In a cozy Concord home whose patriarch is away at war, the headstrong, Bohemian would be writer Jo whips up plays to perform with Meg, who aspires to the stage, and Amy, who yearns to study painting in Paris. The youngest, the quiet, gentle Beth, is largely considered the best of them, her humility something to aspire to. Mother Marmee (Laura Dern) watches over her brood with the help of housekeeper Hannah (Jayne Houdyshell), but is spread thinly as she keeps tabs on neighbors in need.
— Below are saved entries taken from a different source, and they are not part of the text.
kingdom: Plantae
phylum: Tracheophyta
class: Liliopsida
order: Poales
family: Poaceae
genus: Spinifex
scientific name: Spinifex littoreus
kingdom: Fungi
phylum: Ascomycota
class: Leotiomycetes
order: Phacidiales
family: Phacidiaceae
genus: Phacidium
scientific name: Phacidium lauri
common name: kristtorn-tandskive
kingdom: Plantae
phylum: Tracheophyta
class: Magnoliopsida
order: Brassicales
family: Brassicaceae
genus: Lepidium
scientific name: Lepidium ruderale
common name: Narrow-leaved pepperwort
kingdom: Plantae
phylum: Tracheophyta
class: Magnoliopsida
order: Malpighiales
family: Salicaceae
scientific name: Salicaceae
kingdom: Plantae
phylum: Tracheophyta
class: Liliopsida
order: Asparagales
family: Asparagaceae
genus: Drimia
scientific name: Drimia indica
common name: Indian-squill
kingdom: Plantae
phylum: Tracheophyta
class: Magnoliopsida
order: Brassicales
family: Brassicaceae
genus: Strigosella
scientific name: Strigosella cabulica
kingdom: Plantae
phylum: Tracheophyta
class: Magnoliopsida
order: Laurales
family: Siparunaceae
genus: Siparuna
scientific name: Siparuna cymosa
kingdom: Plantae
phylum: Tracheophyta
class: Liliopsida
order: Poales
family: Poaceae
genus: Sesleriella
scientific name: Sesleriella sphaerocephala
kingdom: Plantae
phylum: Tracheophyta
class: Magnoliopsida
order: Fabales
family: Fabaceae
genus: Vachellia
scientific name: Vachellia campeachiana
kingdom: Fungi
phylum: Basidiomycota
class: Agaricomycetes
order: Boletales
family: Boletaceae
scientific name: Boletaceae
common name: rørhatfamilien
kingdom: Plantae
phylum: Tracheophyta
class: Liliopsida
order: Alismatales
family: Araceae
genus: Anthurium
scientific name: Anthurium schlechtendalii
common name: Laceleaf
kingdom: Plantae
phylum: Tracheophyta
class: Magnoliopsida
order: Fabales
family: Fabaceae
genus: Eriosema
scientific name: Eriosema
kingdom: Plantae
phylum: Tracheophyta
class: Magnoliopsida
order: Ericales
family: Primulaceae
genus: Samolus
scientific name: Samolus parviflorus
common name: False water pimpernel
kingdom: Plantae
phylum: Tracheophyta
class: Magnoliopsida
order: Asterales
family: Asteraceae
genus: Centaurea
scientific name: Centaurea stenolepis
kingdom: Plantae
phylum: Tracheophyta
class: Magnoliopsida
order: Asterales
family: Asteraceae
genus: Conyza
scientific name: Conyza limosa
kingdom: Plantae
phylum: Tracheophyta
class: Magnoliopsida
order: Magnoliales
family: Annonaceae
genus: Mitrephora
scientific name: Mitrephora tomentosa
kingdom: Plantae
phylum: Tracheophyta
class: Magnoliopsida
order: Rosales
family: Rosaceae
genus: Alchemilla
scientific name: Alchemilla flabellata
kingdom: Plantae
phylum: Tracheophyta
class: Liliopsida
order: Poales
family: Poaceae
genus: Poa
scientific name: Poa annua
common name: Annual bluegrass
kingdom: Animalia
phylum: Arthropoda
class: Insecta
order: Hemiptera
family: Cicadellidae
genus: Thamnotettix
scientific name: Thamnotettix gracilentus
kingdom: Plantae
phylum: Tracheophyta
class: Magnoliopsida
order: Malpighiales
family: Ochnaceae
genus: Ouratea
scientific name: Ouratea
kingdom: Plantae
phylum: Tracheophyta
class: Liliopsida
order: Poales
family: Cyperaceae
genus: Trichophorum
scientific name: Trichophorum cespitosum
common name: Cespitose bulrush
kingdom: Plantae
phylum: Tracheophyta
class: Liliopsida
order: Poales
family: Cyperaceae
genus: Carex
And it is need of the chivalrous sort which brings Laurie into the March household as he escorts Meg home from a dance after she twists her ankle. He famously hits it off with Jo, a seeming soulmate, while Amy crushes quite openly. As the sisters become acquainted with the Laurence household, Jo marveling over their vast library, Beth admiring the piano, Meg takes note of John Brooke’s attention. When Mr. Laurence spies the sisters transporting their Christmas breakfast across the snow to a needy family, they will arrive back home to a much more lavish spread. He will become particularly fond of Beth who is invited to play piano at her leisure.
Wealthy Aunt March’s (Meryl Streep) help is more self serving in nature, employing Jo to read to her, dangling a trip to Europe as her companion and advising her to marry well. ‘You’re not married,’ Jo retorts. ‘I don’t need to be – I’m rich,’ replies Aunt March. Then a proposal is made to Jo and her devastating rejection upends everything.
The film is beautifully cast, French actor Louis Garrel a surprisingly apt addition as Jo’s New York friend Friedrich Bhaer, Bob Odenkirk comfortably joining in as the returning Mr. March. Ronan, Chalamet and Pugh demand attention as the film’s central triangle, the former two’s playful easiness charming, the latter two’s pas de deux more intellectually practical. Scanlen is affecting, as is Cooper, the two playing well together in their own little melancholy subplot.
The film, which was shot on location in Alcott’s Concord, Massachusetts, is a vintage Christmas card of a production, all snow and sleighs, warm hearths and attics stuffed with amateur play props. Cinematographer Yorick Le Saux ("Personal Shopper") gives seaside and Parisian scenes a bluer palette. Alexandre Desplat's classical violin and piano based score bridges both exhilarating and quiet moments. Jacqueline Durran’s ("Atonement") beautiful costuming defines both characters and class.
This is the eighth adaptation of the classic for the big screen (including two silent versions) and while it is proving divisive in some circles, it is, to my mind, the best.